By definition, all random walks have a unit root.
when AR1 model b0=1 we call it Unit root.
Therefore, MRL=1/(1-1)=0 undefine.
Example:
A stock that follows a random walk with unit root, so the predication for its next value is last value?????

Correct.

Saleh.alabdali wrote:Q2?
The first difference for random walk is Yt=change in Xt
Using first difference make the time series covariance stationary with finite MRL=0/(1-0)=0 = finite????
What the difference between:
MRL=0/(1-1)=0 undefine
MRL=0/(1-0)=0 = finite
What make them differ???

The first has a denominator of zero, so it is undefined.
The second has a denominator of one, so it is defined, and 0/1 = 0.

Saleh.alabdali wrote:Q3?
Is the following is right?
Unit root b0=1 it could be random walk when b1=1??

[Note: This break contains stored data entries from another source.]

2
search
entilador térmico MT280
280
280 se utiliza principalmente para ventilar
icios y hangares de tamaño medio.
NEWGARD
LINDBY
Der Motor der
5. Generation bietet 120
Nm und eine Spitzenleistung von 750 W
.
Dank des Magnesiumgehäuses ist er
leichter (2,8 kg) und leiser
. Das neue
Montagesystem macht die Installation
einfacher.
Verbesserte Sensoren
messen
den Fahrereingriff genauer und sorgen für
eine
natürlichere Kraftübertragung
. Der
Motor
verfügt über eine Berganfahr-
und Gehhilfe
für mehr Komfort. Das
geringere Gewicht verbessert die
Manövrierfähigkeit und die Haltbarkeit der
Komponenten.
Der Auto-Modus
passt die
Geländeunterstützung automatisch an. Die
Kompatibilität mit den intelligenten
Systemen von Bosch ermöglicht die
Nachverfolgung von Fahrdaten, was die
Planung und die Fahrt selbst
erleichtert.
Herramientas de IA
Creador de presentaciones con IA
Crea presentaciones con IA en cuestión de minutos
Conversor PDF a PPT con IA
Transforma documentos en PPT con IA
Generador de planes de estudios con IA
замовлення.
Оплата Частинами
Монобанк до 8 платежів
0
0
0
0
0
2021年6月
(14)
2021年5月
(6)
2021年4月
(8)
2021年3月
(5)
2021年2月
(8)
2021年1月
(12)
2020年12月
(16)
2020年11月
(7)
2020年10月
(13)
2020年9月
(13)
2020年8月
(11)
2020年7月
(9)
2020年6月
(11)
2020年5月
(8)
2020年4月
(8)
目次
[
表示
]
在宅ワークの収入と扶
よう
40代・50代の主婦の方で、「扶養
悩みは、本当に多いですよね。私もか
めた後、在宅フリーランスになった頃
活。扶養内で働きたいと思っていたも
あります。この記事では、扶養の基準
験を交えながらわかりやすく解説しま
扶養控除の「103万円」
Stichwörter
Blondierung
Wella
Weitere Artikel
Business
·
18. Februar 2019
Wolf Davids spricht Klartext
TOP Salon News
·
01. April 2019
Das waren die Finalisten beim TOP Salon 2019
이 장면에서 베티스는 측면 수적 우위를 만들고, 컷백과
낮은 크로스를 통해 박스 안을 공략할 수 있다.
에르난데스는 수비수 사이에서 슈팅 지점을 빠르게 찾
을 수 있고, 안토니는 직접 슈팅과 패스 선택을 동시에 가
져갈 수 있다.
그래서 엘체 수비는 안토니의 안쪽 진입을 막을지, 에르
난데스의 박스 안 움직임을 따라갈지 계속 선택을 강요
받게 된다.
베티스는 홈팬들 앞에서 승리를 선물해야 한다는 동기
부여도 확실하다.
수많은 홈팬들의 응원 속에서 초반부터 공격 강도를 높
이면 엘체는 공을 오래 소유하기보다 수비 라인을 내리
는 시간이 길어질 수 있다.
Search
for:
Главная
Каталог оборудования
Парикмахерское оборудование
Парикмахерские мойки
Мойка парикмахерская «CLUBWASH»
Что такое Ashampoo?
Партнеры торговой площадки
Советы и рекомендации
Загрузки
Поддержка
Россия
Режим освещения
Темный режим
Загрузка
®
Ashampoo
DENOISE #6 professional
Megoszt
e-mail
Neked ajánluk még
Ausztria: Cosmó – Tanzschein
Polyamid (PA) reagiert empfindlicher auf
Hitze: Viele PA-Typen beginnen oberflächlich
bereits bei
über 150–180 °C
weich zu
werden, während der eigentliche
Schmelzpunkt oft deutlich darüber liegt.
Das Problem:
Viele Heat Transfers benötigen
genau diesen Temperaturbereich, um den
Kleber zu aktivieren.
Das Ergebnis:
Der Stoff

A unit root is not defined as b0 = 1; a unit root is defined as b1 = 1.

Saleh.alabdali wrote:Q4?
Why stock that follows a random walk is defined as having a unit root.
It may be b1=0 not 1????

Because b1 = 1.

 

[Saleh.alabdali]

Thanks a lot S2000magician

 

[S2000magician]

My pleasure.

 

[Saleh.alabdali]

My master S2000magician
I summarize what I got from U in the following link;
https://www.dropbox.com/sh/0c6ht68g902sghk/Eoz8zgIpW5#/
again thanks a lot.

 

[S2000magician]

Saleh.alabdali wrote:
My master S2000magician
I summarize what I got from U in the following link;
https://www.dropbox.com/sh/0c6ht68g902sghk/Eoz8zgIpW5#/
again thanks a lot.

Again, my pleasure.
In your summary, I’d encourage you to put parentheses around the denominators – 0/(1-1), 1/(1-1), and so on – to make it absolutely clear what you intend.